Dataset extract ▸
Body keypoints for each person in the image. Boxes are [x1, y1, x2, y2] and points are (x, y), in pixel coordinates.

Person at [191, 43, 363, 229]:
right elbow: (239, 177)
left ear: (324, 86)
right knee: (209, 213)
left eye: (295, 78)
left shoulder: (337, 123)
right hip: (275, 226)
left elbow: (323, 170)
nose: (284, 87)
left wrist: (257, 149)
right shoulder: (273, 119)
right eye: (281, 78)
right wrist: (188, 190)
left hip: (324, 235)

Assignment ▸
Exact reproduction of the whole material is the required answer.

Solution to this task ▸
Body keypoints for each person in the image. Boxes are [x1, y1, x2, y2] and points are (x, y), in pixel coordinates.

Person at [191, 43, 363, 229]:
right elbow: (239, 177)
left ear: (324, 86)
right knee: (209, 213)
left eye: (295, 78)
left shoulder: (337, 123)
right hip: (275, 226)
left elbow: (323, 170)
nose: (284, 87)
left wrist: (257, 149)
right shoulder: (273, 119)
right eye: (281, 78)
right wrist: (188, 190)
left hip: (324, 235)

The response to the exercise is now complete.